# Vorgelegter Text
# Name von einem Spiel gesucht!



## Robonator (6. Juli 2012)

Moin Leute.
Ich erinnere mich grade wieder an eine Szene von einem Spiel das ich mal gespielt habe. Ich erinnere mich nicht mehr genau wie das Spiel hieß ich meine aber das es eine Art Shooter war. 
Diese eine Szene:
Es war recht dunkel und ich war in einem Raum ich glaube dort war eine Miniaturstadt aufgebaut die man auch ich glaube kaputt schiessen konnte. Dort kämpfte ich mich durch Gegner oder ähnlichem. Ich habe mich dort auch mehrmals aufgeregt weil ich öfters beinahe draufgegangen wäre. 

Kennt jemand vielleicht ein Spiel in dem das vorgekommen sein könnte? Es war am PC und es ist schon ein bischen her aber keine Jahre ^^ 
Ich hoffe mir kann einer von euch helfen denn ich bin grad irgendwie verrückt danach herauszufinden aus welchem Spiel diese Szene da stammt. 

mfg


----------



## ΔΣΛ (6. Juli 2012)

Ein bisschen mehr Infos wären nicht verkehrt.


----------



## Dr Bakterius (6. Juli 2012)

Mehr hast du nicht zu bieten? Epoche, Art des Helden usw?

# Die Aufgaben
(A) Übersetze aus dem Forumsthread über die Suche nach einem Spielnamen den Satz „Ein bisschen mehr Infos wären nicht verkehrt.“ ins Englische.
(B) Setze den Forumsthread über die Suche nach einem Spielnamen im Anschluss an seinen letzten Satz fort.

(Quelldatensätze)
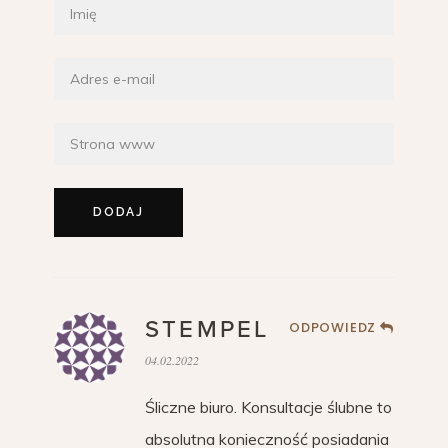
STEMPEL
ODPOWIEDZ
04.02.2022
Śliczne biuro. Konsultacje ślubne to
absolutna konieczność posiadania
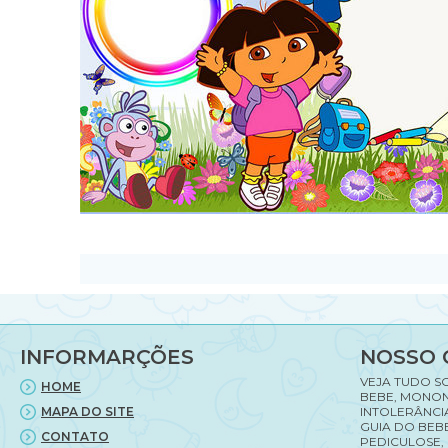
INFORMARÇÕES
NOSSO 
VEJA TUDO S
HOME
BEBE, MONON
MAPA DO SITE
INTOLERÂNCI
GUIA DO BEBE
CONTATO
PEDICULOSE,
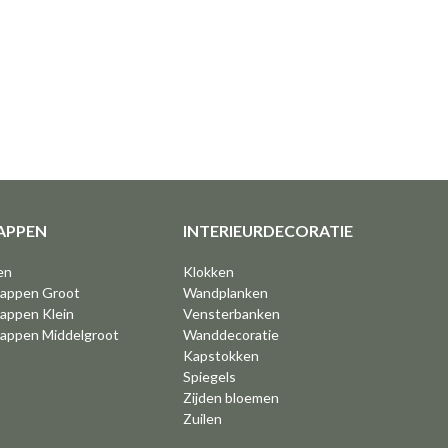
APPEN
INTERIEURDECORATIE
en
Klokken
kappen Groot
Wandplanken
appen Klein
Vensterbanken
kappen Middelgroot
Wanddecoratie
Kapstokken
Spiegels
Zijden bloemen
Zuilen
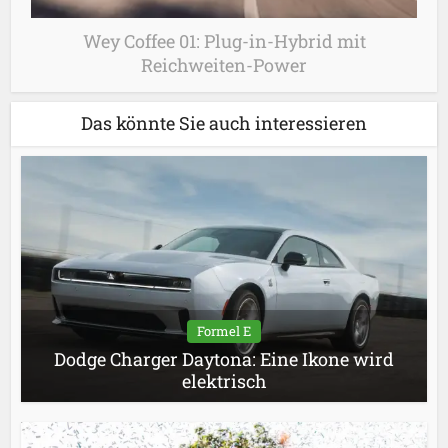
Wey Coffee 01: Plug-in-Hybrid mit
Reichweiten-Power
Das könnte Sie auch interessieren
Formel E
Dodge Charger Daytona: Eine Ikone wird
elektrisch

# Die Lösungen
(A) A bit more information wouldn't hurt.

(B)
----------



## Leckrer (6. Juli 2012)

Kleine Miniatureinlagen erinnern mich an Duke Nukem Forever...

Aber das wird's wohl nicht sein.


----------



## Sethnix (6. Juli 2012)

hmm evtl Bullet Storm?


----------



## Leckrer (6. Juli 2012)

Boah das spiel ist so geil... ich glaub er sucht Bulletstorm...


----------



## Robonator (7. Juli 2012)

Also es war eher ein moderner Shooter, die Art des Helden kann ich nu nicht sagen  Man selber war nicht klein nur diese kleine Stadt in diesem Raum.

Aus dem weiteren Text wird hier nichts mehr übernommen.